Танк назывался “Вера”

Как вы думаете, сколько у нас ветеранов? Не знаете? Этого не знает никто. Невероятно, не правда ли? Должно бы знать министерство обороны. Но не знает. Уж наверняка должны бы знать в Генеральном штабе, ведающем всеми военкоматами. Но увы! Точного числа ветеранов Великой Отечественной войны нет даже в Государственном комитете по статистике.

7 апр. 2000 Электронная версия газеты "Владивосток" №766 от 7 апр. 2000

Как вы думаете, сколько у нас ветеранов? Не знаете? Этого не знает никто. Невероятно, не правда ли? Должно бы знать министерство обороны. Но не знает. Уж наверняка должны бы знать в Генеральном штабе, ведающем всеми военкоматами. Но увы! Точного числа ветеранов Великой Отечественной войны нет даже в Государственном комитете по статистике.
-*-
#### Задание:
Пожалуйста, продолжите статью о числе ветеранов, начиная сразу после её последнего предложения. Следующие далее пункты взяты из другого источника.

#### Записи данных:
-*-
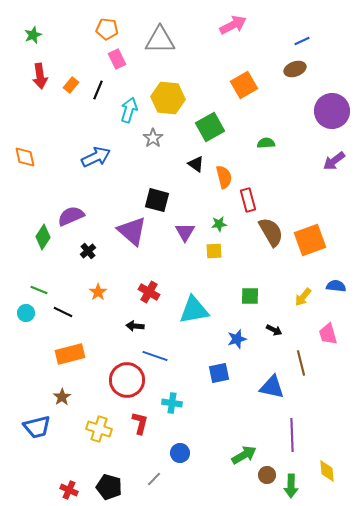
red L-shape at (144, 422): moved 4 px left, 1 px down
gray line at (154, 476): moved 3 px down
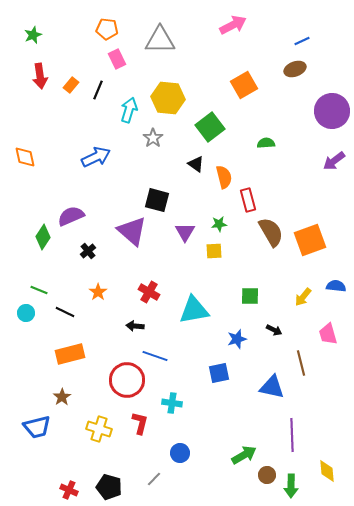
green square at (210, 127): rotated 8 degrees counterclockwise
black line at (63, 312): moved 2 px right
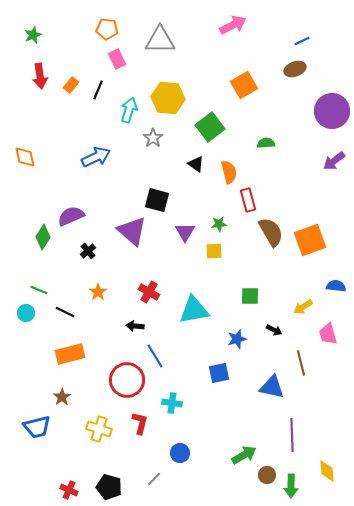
orange semicircle at (224, 177): moved 5 px right, 5 px up
yellow arrow at (303, 297): moved 10 px down; rotated 18 degrees clockwise
blue line at (155, 356): rotated 40 degrees clockwise
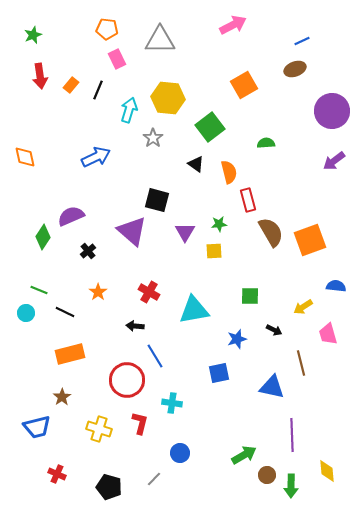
red cross at (69, 490): moved 12 px left, 16 px up
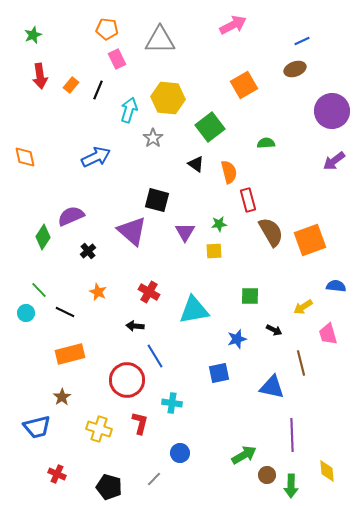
green line at (39, 290): rotated 24 degrees clockwise
orange star at (98, 292): rotated 12 degrees counterclockwise
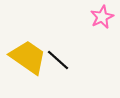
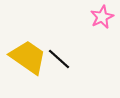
black line: moved 1 px right, 1 px up
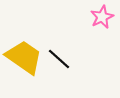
yellow trapezoid: moved 4 px left
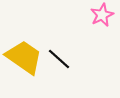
pink star: moved 2 px up
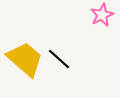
yellow trapezoid: moved 1 px right, 2 px down; rotated 6 degrees clockwise
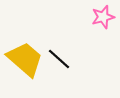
pink star: moved 1 px right, 2 px down; rotated 10 degrees clockwise
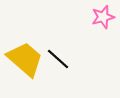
black line: moved 1 px left
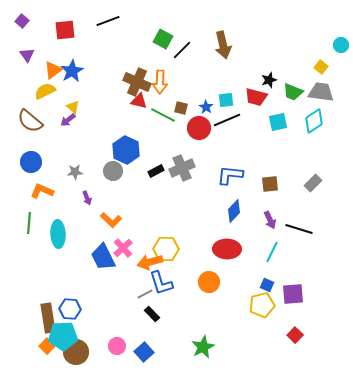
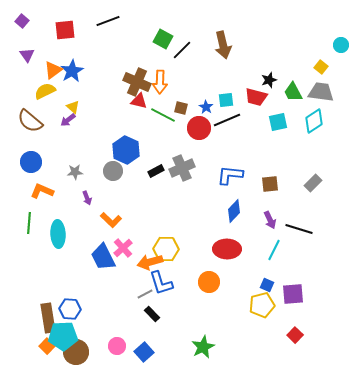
green trapezoid at (293, 92): rotated 40 degrees clockwise
cyan line at (272, 252): moved 2 px right, 2 px up
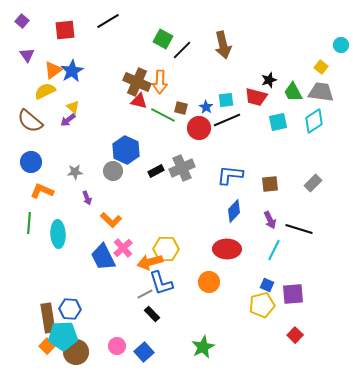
black line at (108, 21): rotated 10 degrees counterclockwise
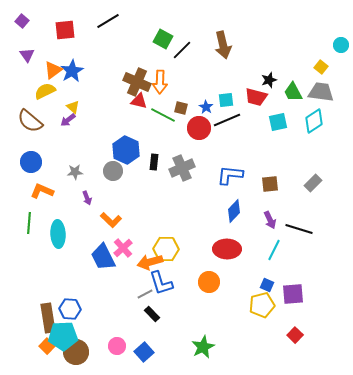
black rectangle at (156, 171): moved 2 px left, 9 px up; rotated 56 degrees counterclockwise
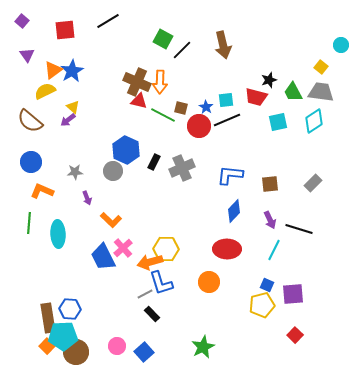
red circle at (199, 128): moved 2 px up
black rectangle at (154, 162): rotated 21 degrees clockwise
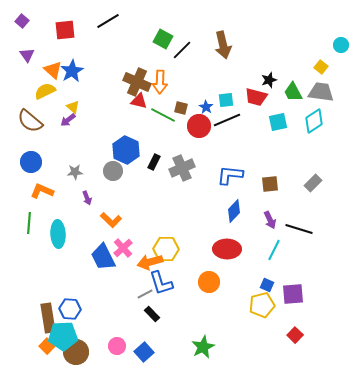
orange triangle at (53, 70): rotated 42 degrees counterclockwise
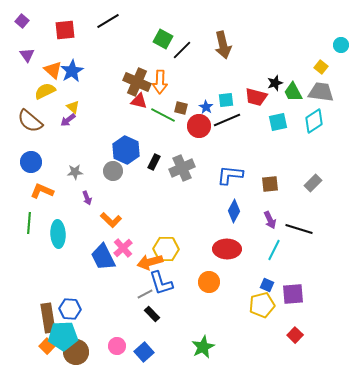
black star at (269, 80): moved 6 px right, 3 px down
blue diamond at (234, 211): rotated 15 degrees counterclockwise
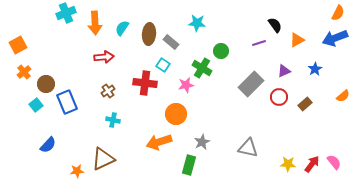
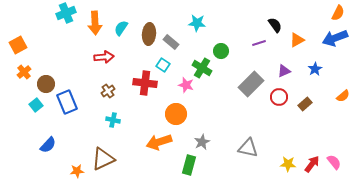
-*-
#### Результат:
А во Всероссийском совете ветеранов войны и труда - подавно. Последняя перепись населения, как выяснилось, даже не имела пункта об участии в войне и работе в тылу. Так что вряд ли мы когда-нибудь узнаем, сколько скромных героев после победы было среди нас все эти пятьдесят пять лет...

Ее шейка как стебелек торчала из воротничка солдатской гимнастерки, и когда она увидела себя на этой старой фотографии (попалась же под руку!), ей пронзительно захотелось хоть ненадолго одиночества... Шестнадцатилетняя, худенькая, с застенчивой гримаской на взрослом лице - она вспомнила себя такую и тихо заплакала. Ей - теперь уже старушке - захотелось сесть в электричку и уехать в леса или уйти от людей на берег моря, еще стылого, холодного, закованного в лед, но пустынного и безмолвного. Там она, может быть, не станет задыхаться от воспоминаний...

Молодость и силы, потерянные на этой проклятой войне, хоть и были жесткой расплатой неизвестно за что, но все годы утешала мысль - все что могла сделала для людей, для страны... и осталась жива! Жива осталась, понимаете?

Прихрамывая, Вера Петровна подошла к окну и потрогала теплое от солнца искристое стекло. Здесь, в Садгороде, уже началась весна - солнечный луч играл алмазом на грани простого стакана, из которого она только что выпила лекарство.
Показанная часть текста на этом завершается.